◆ THE PROBLEM: Among the entries below, find the lines with the word "Wersja" and copy them.

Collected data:
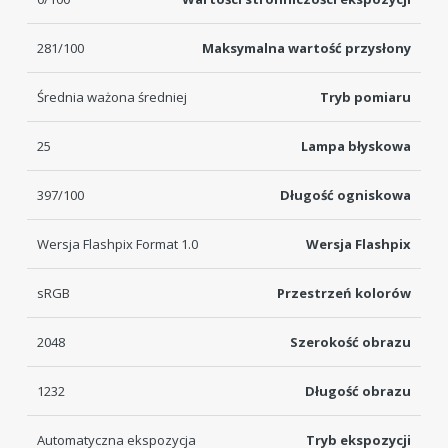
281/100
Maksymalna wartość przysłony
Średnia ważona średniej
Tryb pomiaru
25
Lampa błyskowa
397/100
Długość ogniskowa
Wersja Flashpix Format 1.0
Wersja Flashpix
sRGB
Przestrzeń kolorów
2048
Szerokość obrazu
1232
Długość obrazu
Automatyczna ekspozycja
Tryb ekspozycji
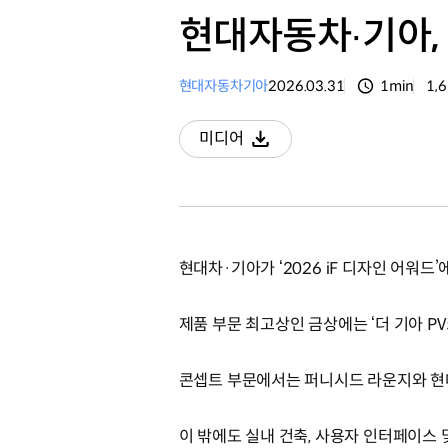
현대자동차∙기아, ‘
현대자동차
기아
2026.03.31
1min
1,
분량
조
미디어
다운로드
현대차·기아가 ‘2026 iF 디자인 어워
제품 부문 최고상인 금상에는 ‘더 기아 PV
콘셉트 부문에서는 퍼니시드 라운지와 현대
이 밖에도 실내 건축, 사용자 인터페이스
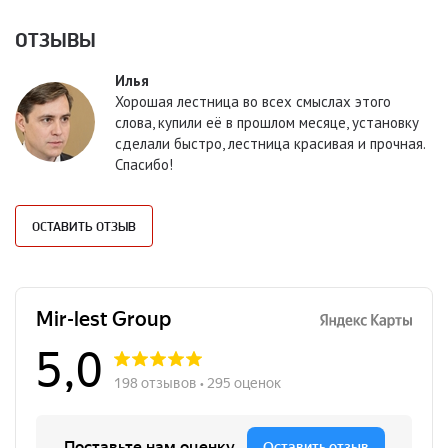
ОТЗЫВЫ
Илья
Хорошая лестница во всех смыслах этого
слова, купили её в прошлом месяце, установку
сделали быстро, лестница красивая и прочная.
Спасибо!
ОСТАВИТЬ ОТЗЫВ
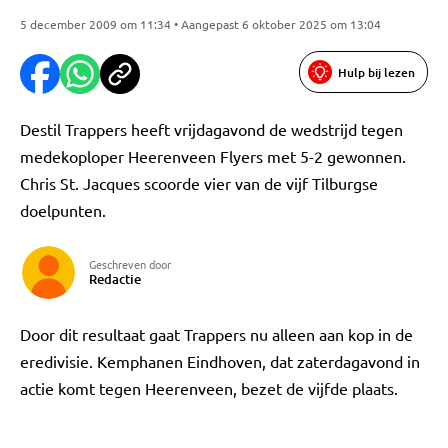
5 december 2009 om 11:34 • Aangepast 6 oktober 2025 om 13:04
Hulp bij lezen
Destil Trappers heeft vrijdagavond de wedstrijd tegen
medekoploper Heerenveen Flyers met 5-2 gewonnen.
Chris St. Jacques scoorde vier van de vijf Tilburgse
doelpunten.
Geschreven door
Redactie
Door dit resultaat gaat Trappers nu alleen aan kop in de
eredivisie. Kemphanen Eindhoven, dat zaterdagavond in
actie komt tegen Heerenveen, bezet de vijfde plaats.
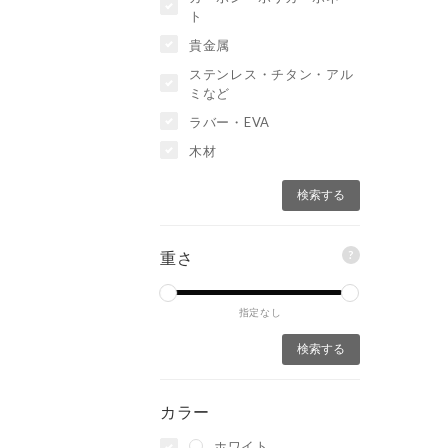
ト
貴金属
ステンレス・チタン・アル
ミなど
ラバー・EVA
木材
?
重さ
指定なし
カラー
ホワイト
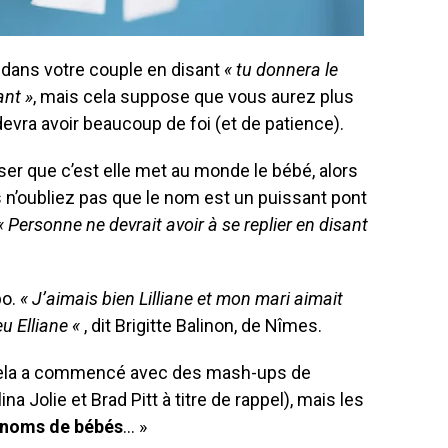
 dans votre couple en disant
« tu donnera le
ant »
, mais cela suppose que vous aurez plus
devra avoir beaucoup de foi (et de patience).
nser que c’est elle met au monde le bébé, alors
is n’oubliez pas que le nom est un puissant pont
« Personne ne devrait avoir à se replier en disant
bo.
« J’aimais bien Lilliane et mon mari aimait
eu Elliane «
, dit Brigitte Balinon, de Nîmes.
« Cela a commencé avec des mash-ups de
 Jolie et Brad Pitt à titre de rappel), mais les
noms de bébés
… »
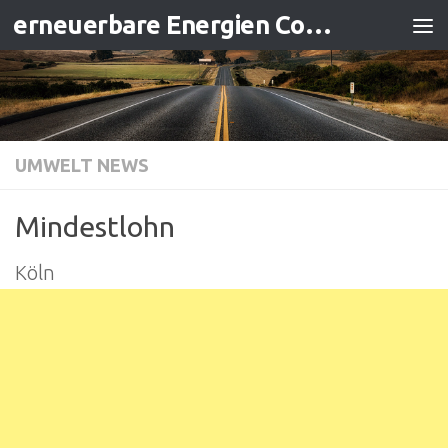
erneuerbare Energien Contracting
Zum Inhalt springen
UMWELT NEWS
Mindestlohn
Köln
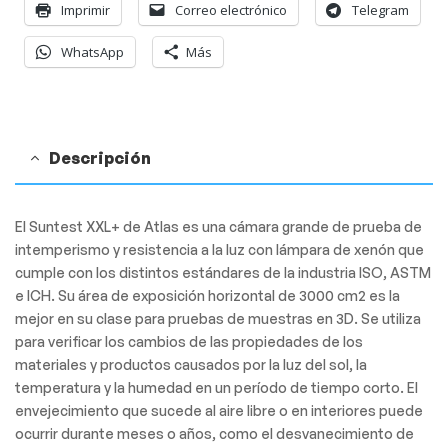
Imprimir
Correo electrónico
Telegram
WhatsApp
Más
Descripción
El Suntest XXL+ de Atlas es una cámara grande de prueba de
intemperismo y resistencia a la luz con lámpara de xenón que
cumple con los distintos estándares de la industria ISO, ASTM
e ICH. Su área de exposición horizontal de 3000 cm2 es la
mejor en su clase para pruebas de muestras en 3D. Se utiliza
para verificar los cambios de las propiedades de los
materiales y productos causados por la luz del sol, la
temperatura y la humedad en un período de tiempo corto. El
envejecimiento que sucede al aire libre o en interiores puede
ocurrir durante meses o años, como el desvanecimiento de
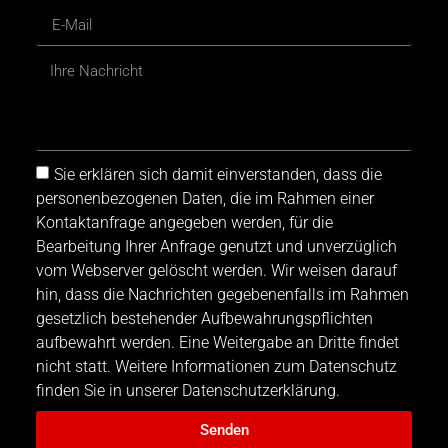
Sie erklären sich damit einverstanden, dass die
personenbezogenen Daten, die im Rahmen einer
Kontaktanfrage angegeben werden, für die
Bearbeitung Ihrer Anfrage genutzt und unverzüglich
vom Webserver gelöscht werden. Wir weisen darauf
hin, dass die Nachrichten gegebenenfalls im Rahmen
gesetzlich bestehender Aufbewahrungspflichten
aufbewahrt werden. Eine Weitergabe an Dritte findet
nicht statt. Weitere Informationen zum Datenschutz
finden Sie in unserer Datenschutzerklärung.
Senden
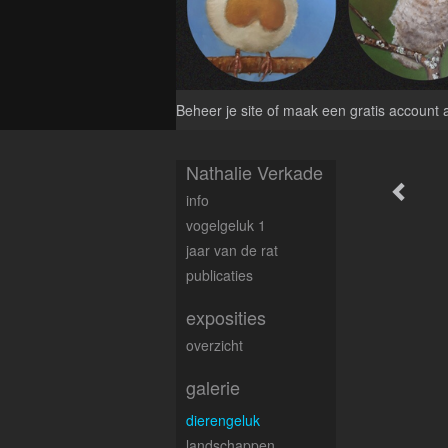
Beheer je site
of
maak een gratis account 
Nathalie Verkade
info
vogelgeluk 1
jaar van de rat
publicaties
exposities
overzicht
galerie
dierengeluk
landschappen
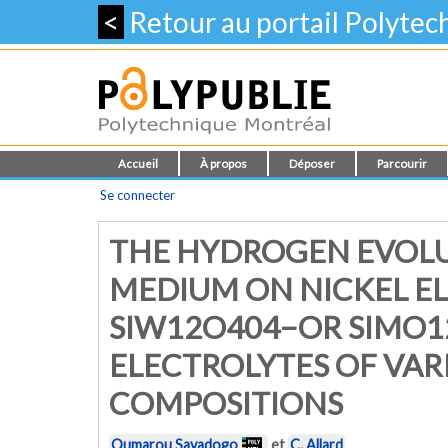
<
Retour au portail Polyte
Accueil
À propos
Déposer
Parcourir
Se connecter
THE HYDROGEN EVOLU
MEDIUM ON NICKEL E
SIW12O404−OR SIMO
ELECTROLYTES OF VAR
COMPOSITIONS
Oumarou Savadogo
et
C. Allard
...
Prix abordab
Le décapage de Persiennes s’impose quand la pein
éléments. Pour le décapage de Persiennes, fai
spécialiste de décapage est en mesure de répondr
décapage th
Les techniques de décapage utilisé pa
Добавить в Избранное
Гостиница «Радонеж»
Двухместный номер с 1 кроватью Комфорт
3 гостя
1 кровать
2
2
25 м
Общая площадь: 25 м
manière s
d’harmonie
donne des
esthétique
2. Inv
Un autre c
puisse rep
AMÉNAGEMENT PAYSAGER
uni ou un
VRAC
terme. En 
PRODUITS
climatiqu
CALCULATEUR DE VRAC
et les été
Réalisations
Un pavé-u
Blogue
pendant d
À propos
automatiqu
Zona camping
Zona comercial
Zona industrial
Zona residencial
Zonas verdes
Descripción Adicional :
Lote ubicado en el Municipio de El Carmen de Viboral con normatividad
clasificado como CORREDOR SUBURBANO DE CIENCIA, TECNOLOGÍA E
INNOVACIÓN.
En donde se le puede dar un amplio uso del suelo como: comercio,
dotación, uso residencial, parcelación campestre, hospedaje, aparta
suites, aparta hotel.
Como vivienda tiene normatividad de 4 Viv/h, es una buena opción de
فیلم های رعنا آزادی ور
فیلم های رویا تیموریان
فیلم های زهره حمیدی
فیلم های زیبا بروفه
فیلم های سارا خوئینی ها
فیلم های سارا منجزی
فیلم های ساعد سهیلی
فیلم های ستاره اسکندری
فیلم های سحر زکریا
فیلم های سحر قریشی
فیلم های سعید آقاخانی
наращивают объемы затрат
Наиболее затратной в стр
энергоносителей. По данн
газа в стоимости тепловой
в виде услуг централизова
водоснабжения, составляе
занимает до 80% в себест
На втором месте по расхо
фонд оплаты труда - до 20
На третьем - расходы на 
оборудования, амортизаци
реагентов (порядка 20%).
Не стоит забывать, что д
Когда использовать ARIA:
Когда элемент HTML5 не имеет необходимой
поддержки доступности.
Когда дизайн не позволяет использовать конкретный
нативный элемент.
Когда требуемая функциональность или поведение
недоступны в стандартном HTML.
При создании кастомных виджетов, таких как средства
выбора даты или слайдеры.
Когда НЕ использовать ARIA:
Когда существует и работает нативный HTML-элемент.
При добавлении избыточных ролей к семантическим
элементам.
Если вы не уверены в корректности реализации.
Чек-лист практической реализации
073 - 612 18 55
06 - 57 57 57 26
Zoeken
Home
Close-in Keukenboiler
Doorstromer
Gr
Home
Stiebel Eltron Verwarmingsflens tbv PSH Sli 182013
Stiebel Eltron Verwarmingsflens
...
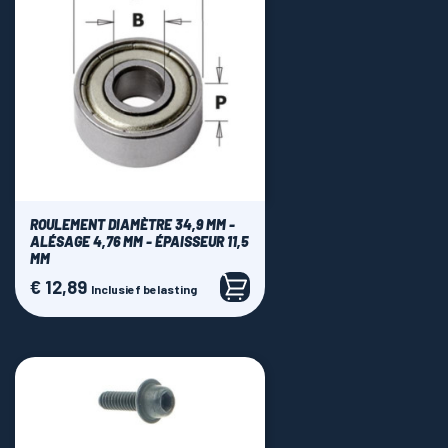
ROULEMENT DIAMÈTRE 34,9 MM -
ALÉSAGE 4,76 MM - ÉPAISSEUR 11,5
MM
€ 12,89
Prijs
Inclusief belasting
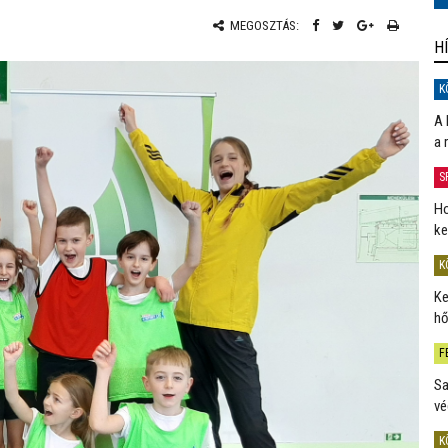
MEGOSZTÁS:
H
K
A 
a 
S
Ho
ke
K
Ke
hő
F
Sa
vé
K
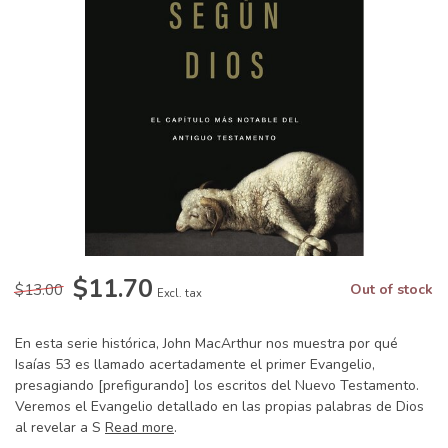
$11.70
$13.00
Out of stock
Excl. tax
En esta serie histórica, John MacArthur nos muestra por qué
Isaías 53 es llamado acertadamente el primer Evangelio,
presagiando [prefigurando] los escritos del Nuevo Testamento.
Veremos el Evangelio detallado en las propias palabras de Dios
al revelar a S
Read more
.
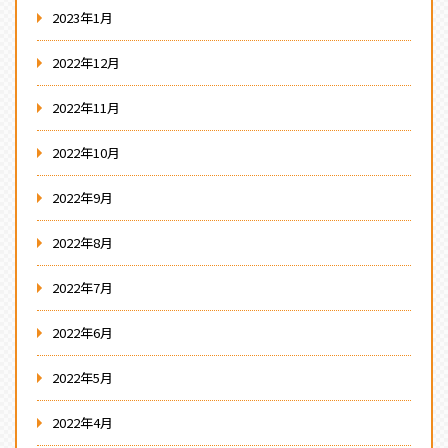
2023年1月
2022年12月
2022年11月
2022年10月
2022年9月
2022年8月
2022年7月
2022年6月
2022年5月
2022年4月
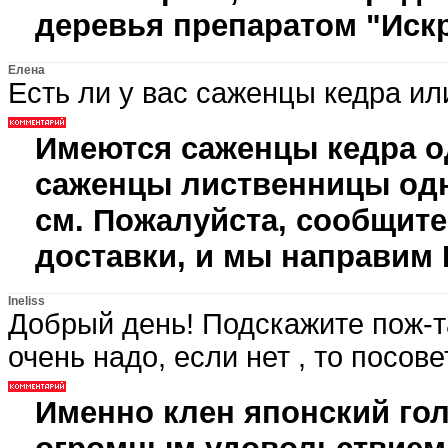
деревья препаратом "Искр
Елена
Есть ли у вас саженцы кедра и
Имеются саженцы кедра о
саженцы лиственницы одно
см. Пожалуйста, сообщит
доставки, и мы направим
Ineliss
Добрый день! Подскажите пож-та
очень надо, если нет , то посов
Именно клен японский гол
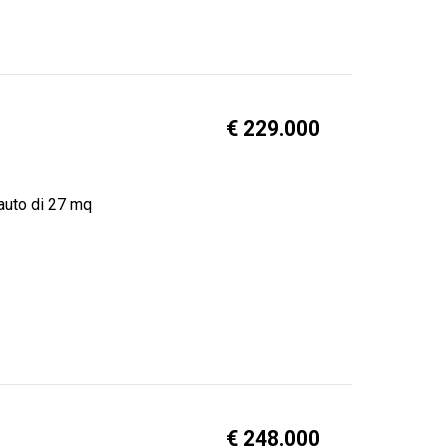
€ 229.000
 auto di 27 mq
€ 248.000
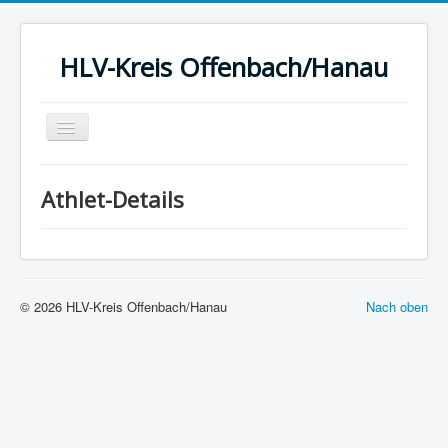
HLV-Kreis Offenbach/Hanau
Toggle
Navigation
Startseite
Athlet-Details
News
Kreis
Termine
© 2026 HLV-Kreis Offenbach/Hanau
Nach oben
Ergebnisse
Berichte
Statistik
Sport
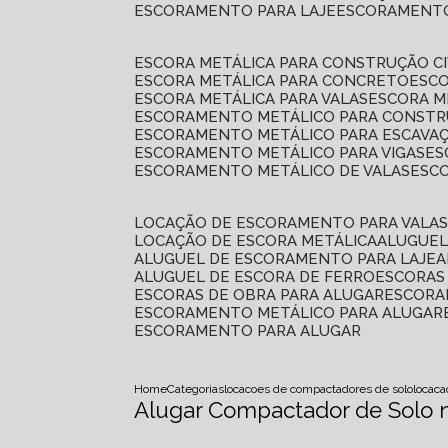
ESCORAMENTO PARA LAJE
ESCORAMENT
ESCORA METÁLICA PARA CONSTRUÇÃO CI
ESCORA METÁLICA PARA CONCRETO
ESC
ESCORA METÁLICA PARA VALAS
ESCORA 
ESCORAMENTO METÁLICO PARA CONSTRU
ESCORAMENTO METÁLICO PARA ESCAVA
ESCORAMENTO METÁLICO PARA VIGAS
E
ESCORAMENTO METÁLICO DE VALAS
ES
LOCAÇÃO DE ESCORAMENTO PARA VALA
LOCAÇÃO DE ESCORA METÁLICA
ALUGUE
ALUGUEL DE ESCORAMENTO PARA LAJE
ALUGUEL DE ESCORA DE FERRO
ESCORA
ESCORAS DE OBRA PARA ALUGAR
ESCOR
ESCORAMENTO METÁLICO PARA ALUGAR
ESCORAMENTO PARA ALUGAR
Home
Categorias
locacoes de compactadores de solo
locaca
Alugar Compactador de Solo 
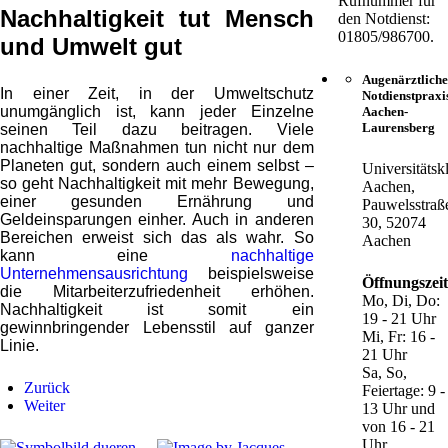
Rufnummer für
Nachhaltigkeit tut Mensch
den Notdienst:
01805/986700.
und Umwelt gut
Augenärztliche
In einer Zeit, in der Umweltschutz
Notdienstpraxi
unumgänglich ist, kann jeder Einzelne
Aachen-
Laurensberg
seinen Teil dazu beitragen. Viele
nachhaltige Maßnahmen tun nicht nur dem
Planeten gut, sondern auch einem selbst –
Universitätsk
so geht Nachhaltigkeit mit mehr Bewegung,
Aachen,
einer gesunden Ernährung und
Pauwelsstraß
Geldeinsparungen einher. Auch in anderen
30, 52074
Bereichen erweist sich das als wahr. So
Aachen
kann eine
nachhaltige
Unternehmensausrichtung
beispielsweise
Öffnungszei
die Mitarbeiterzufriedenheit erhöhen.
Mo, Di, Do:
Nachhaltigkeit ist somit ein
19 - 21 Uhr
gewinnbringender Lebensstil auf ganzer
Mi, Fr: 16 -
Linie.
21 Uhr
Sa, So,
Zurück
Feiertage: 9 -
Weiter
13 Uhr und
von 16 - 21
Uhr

◆ TASK RESPONSE:
Wersja Flashpix Format 1.0
Wersja Flashpix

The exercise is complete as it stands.